The Old Way Wasn’t Wrong—But It Wasn’t Built for This
We used to value people for their ability to navigate complexity. The best engineers could untangle a web of custom scripts and manual processes and make it all work. We hired for deep technical skill, an obsession with detail, and a kind of reverence for “doing it the hard way.”
But now? The fundamentals are being redefined—not erased, but elevated. Infrastructure is code. Platforms like Salesforce, ServiceNow, and Azure are full-stack operating environments.
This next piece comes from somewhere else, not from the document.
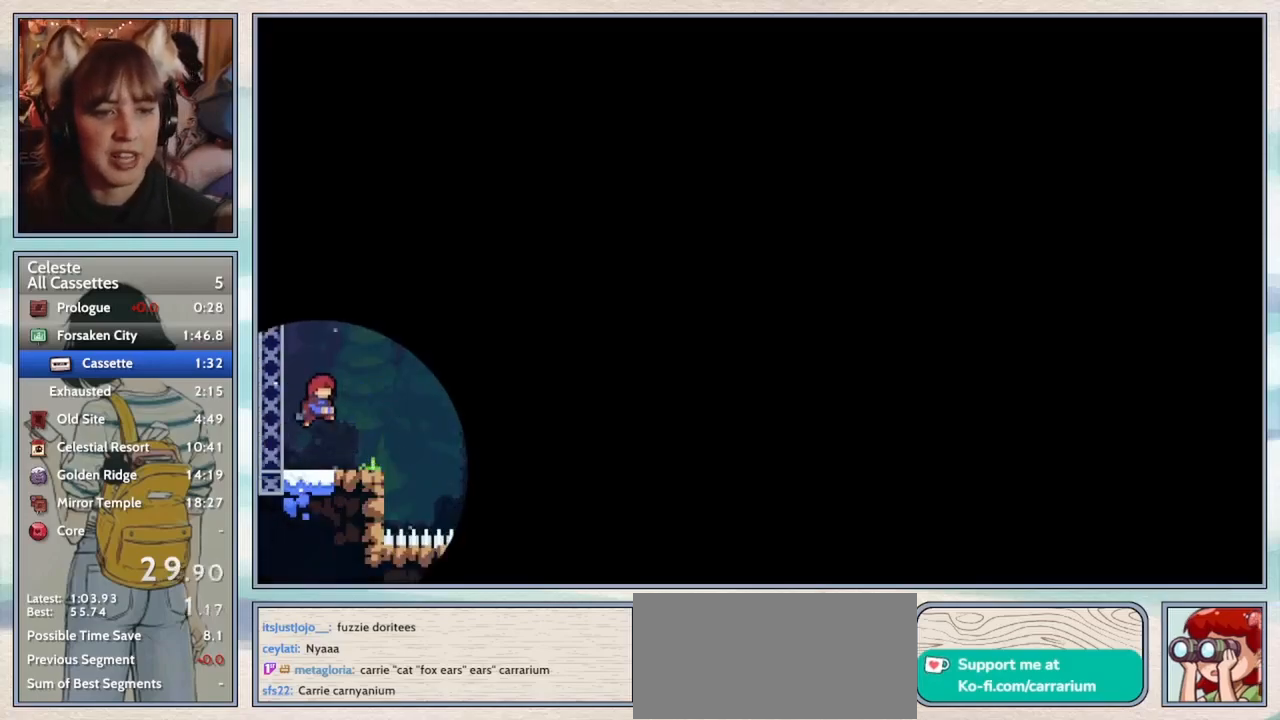
{"keys": ["jump2", "right"], "events": [[483, "jump2", "down"]]}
AI can write integration logic faster than you can sketch it on a whiteboard.
We’re no longer asking “Can you write the perfect SQL query?” Instead, we’re asking, “Can you model our data in a way that aligns with the business’s goals—and do it using the tools at hand?”
Trusting the Abstraction Is the New Skill
As leaders, we’ve got to get comfortable with the idea that not everyone on the team needs to understand every layer of the stack. In fact, expecting them to is becoming a liability.
What they do need is the ability to reason at the layer of abstraction they’re working in. That might be AI workflows, intelligent ERP configurations, or data governance policy—not necessarily the bash script that runs underneath.
This shift changes how we define technical competency. It’s not about how deep you can go; it’s about how well you can align the technology with the mission of the business.
The Real Question for CTOs: What Do You Expect Your Builders to Know?
If you’re running a modern IT organization, you’ve probably felt this tension. Do you hire for traditional engineering chops or for platform fluency? Do you build internal tools or lean into what’s already on the market? And most importantly: how do you design teams that can build at speed without sacrificing resilience or governance?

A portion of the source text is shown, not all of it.